Written by Guest Bloggger: Jenn Cox wordaddict.ca
Wanna get the goods on last week’s CFL games? Or maybe you’re not really a total CFL fan (yet)? Then look no further – four of football’s biggest fans get together to discuss who played well (and who didn’t), what they love about the CFL (and what they hate), and everything in between.
The Old-Timer I’m a die-hard Als fans through and through – from the time I was a little kid playing tackle football in Terrebonne Park I idolized the Montreal Alouettes. So here’s my sum up of this week’s Als’ game…
Anthony Calvillo didn’t play well, end of story. He was terrible on completions but it wasn’t entirely his fault – Hamilton was covering the Montreal receivers really well. Calvillo is definitely still suffering from his vision problems (he experienced blurred vision after a hard tackle in last Sunday’s loss to Saskatchewan). He’s usually so accurate and quick – one, two and boom, the ball is there. But not this week. There were also a lot of dropped passes.

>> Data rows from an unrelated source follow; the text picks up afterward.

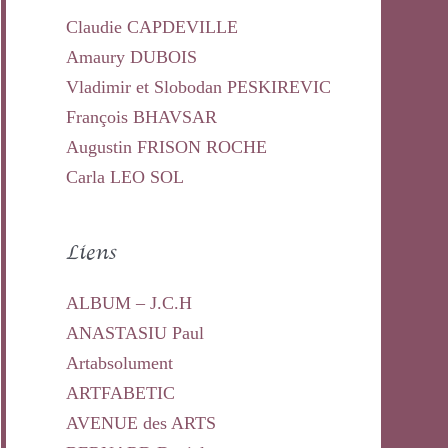
Claudie CAPDEVILLE
Amaury DUBOIS
Vladimir et Slobodan PESKIREVIC
François BHAVSAR
Augustin FRISON ROCHE
Carla LEO SOL
Liens
ALBUM – J.C.H
ANASTASIU Paul
Artabsolument
ARTFABETIC
AVENUE des ARTS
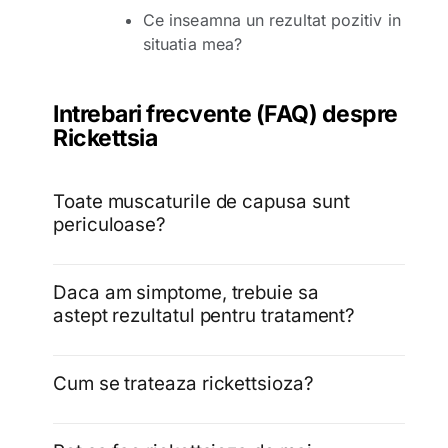
Ce inseamna un rezultat pozitiv in
situatia mea?
Intrebari frecvente (FAQ) despre
Rickettsia
Toate muscaturile de capusa sunt
periculoase?
Daca am simptome, trebuie sa
astept rezultatul pentru tratament?
Cum se trateaza rickettsioza?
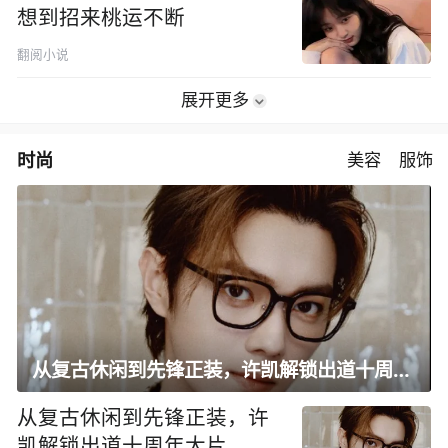
想到招来桃运不断
翻阅小说
展开更多
时尚
美容
服饰
从复古休闲到先锋正装，许凯解锁出道十周年大片
从复古休闲到先锋正装，许
凯解锁出道十周年大片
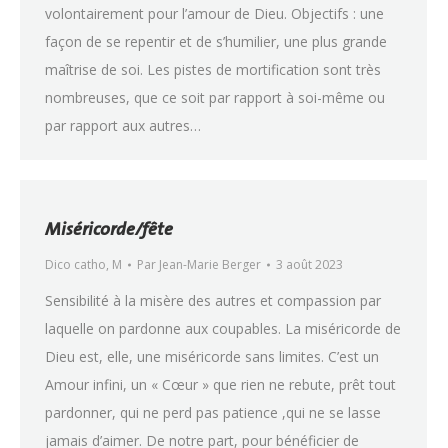
volontairement pour l’amour de Dieu. Objectifs : une
façon de se repentir et de s’humilier, une plus grande
maîtrise de soi. Les pistes de mortification sont très
nombreuses, que ce soit par rapport à soi-même ou
par rapport aux autres…
Miséricorde/fête
Dico catho
,
M
Par
Jean-Marie Berger
3 août 2023
Sensibilité à la misère des autres et compassion par
laquelle on pardonne aux coupables. La miséricorde de
Dieu est, elle, une miséricorde sans limites. C’est un
Amour infini, un « Cœur » que rien ne rebute, prêt tout
pardonner, qui ne perd pas patience ,qui ne se lasse
jamais d’aimer. De notre part, pour bénéficier de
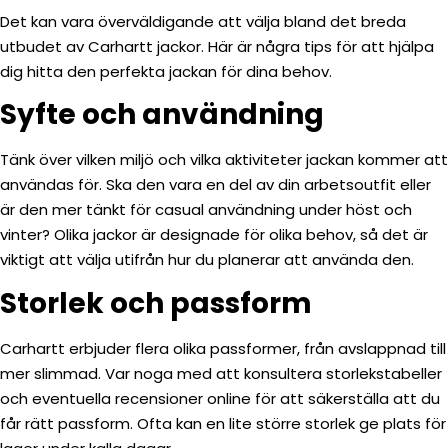
Det kan vara överväldigande att välja bland det breda
utbudet av Carhartt jackor. Här är några tips för att hjälpa
dig hitta den perfekta jackan för dina behov.
Syfte och användning
Tänk över vilken miljö och vilka aktiviteter jackan kommer att
användas för. Ska den vara en del av din arbetsoutfit eller
är den mer tänkt för casual användning under höst och
vinter? Olika jackor är designade för olika behov, så det är
viktigt att välja utifrån hur du planerar att använda den.
Storlek och passform
Carhartt erbjuder flera olika passformer, från avslappnad till
mer slimmad. Var noga med att konsultera storlekstabeller
och eventuella recensioner online för att säkerställa att du
får rätt passform. Ofta kan en lite större storlek ge plats för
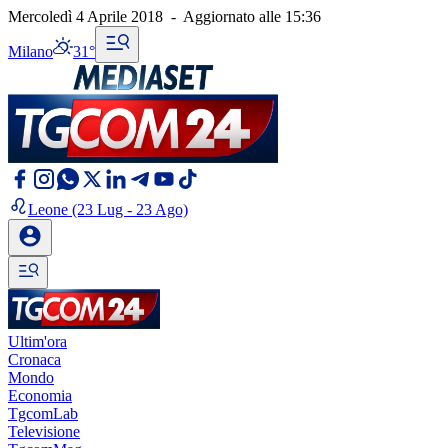
Mercoledì 4 Aprile 2018
-
Aggiornato alle
15:36
Milano
31°
Leone
(23 Lug - 23 Ago)
Ultim'ora
Cronaca
Mondo
Economia
TgcomLab
Televisione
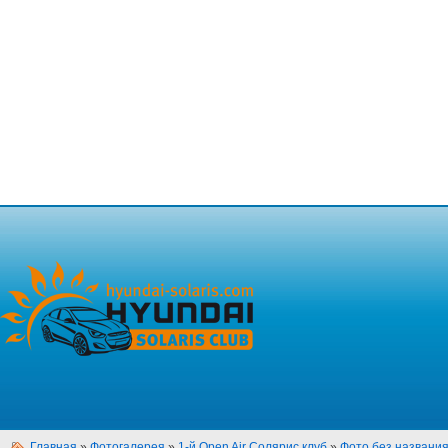
Главная
»
Фотогалерея
»
1-й Open Air Солярис клуб
»
Фото без названи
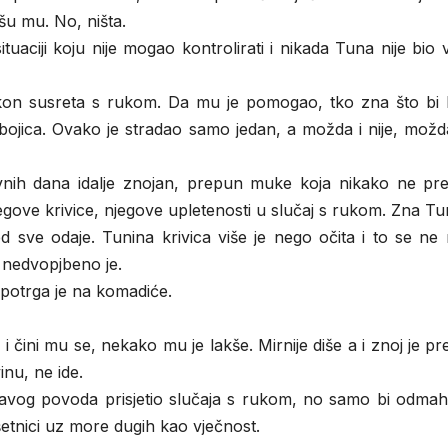
šu mu. No, ništa.
uaciji koju nije mogao kontrolirati i nikada Tuna nije bio 
nakon susreta s rukom. Da mu je pomogao, tko zna što bi b
 obojica. Ovako je stradao samo jedan, a možda i nije, možd
davnih dana idalje znojan, prepun muke koja nikako ne pre
njegove krivice, njegove upletenosti u slučaj s rukom. Zna T
led sve odaje. Tunina krivica više je nego očita i to se n
m nedvopjbeno je.
i potrga je na komadiće.
i čini mu se, nekako mu je lakše. Mirnije diše a i znoj je pr
inu, ne ide.
pravog povoda prisjetio slučaja s rukom, no samo bi odmah
šetnici uz more dugih kao vječnost.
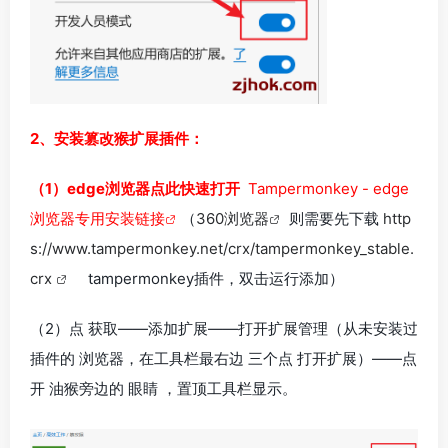
2、安装篡改猴扩展插件：
（1）edge浏览器点此快速打开
Tampermonkey - edge
浏览器专用安装链接
（
360浏览器
则需要先下载
http
s://www.tampermonkey.net/crx/tampermonkey_stable.
crx
tampermonkey插件，双击运行添加）
（2）点 获取——添加扩展——打开扩展管理（从未安装过
插件的 浏览器，在工具栏最右边 三个点 打开扩展）——点
开 油猴旁边的 眼睛 ，置顶工具栏显示。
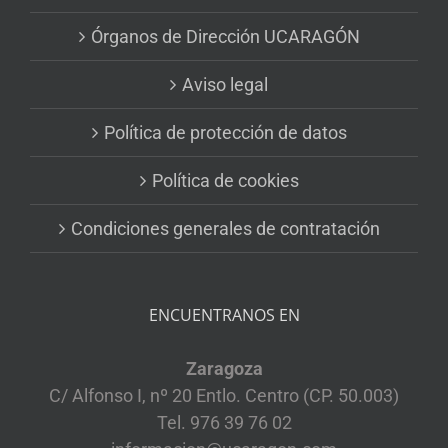
Órganos de Dirección UCARAGÓN
Aviso legal
Política de protección de datos
Política de cookies
Condiciones generales de contratación
ENCUENTRANOS EN
Zaragoza
C/ Alfonso I, nº 20 Entlo. Centro (CP. 50.003)
Tel. 976 39 76 02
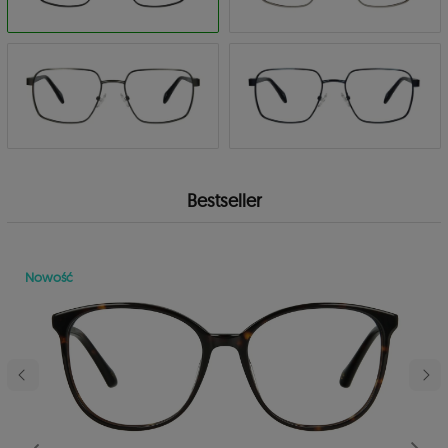
Bestseller
Nowość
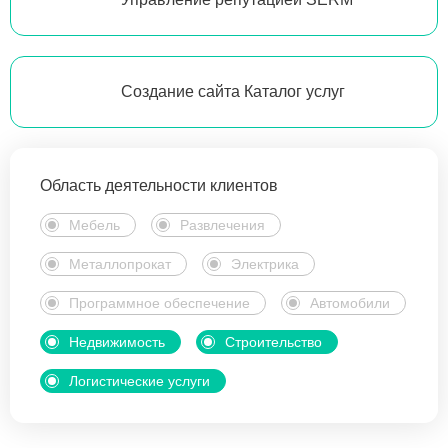
Создание сайта Каталог услуг
Область деятельности клиентов
Мебель
Развлечения
Металлопрокат
Электрика
Программное обеспечение
Автомобили
Недвижимость
Строительство
Логистические услуги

What can I say? Hamilton played well in every aspect of the game and they deserved to win it. Avon Cobourne had some good runs even though it was his first time playing the Als, his old team, and you could tell there was a lot of animosity on the field.
There was also a hit at the very end of the game – it was like cowboys wrestling a steer to the ground. It was really dirty – I don’t like when I see my team pull things like that. In the last few weeks the Als have been leading the league in dumb-ass penalties. It’s gotta stop.
One thing I wanna mention is how much I like it when they show all the names of past players at a particular stadium. This week at Ivor Wynne Stadium in Hamilton they showed players like Angelo Mosca and Garney Henley – it brings back cool names from the 60s. I love looking at that.
The Weekend Warrior What would Jesus do?…
Likely, he wouldn’t ask anyone to walk on water, even though he has it on good authority that it can be done. Why then, would Toronto Argonauts’ head coach Jim Barker ask his second-string kicker Grant Shaw to try for a 57-yard field goal with a full 24 seconds to go on the clock? Sure, it’s possible, but you are more likely to sink and drown. Hold your nose… we are going under.
Barker asked for this “kick from the gods” in a game where the Argos were trailing the undefeated Eskimos by a single point, on a third-and-five play. It was also a career game that saw RB Chad Kackert turn 20 carries into 139 rushing yards, so why not ask for 144, a new set of downs and a realistic field goal position?
Loss goes to the Coach on this one.
The Sports Encyclopaedia Why would a NFL fan follow Canadian football? I can’t stand the CFL. I’m a real hater. Some of the rules are just ridiculous. It’s why I don’t watch it. For example, there’s only 11 Canadians in the NFL (on 32 teams) and they’ve started under 50 games between them – they’re not even starters. But there are 20 per team in the CFL with seven starters, so until you get the best man for the job why would you want to watch that game? Who would want to watch second- and third-string players?
There’s something wrong with that.
Canadian content is what kills the CFL – it’s sucky. And right now salary has nothing to do with it.
The Football Wife Hey ladies… so I’m the gal you all love to hate, because not only do I understand football but I also really love it too.
Now don’t get me wrong… I don’t know how many rushing yards Blue Bomber Fred Reid ran for and I still don’t totally understand every rule in the playbook, but I can easily follow a game. And trust me: in my CFL-loving household, it’s do or die – do learn about the CFL or die of boredom!
So this week, I will give you a two-minute tutorial on the CFL – that way you can follow along with your hubby or boyfriend instead of being relegated to the basement with “The Notebook” and a glass of Chardonnay.
“CFL” stands for the “Canadian Football League” (so far so good?). There are eight teams from eight cities that are divided into two divisions, the East and the West (easy peasy!). The object of the game is to try and get the football into the end zone (areas at the ends of the field that seem to be the only place you’ll see grown men dancing in public) and score – either with a touchdown or a field goal. They get three tries, or “downs,” to get it to their end before they have to give the ball back to the other team. And there ya have it!
Sure, there are all kinds of other rules and loopholes, but you get the gist of things.
So instead of the wine pop open a beer this weekend and (possibly to your mate’s chagrin) join the men in your life for this week’s CFL games. You may just discover your inner football fan.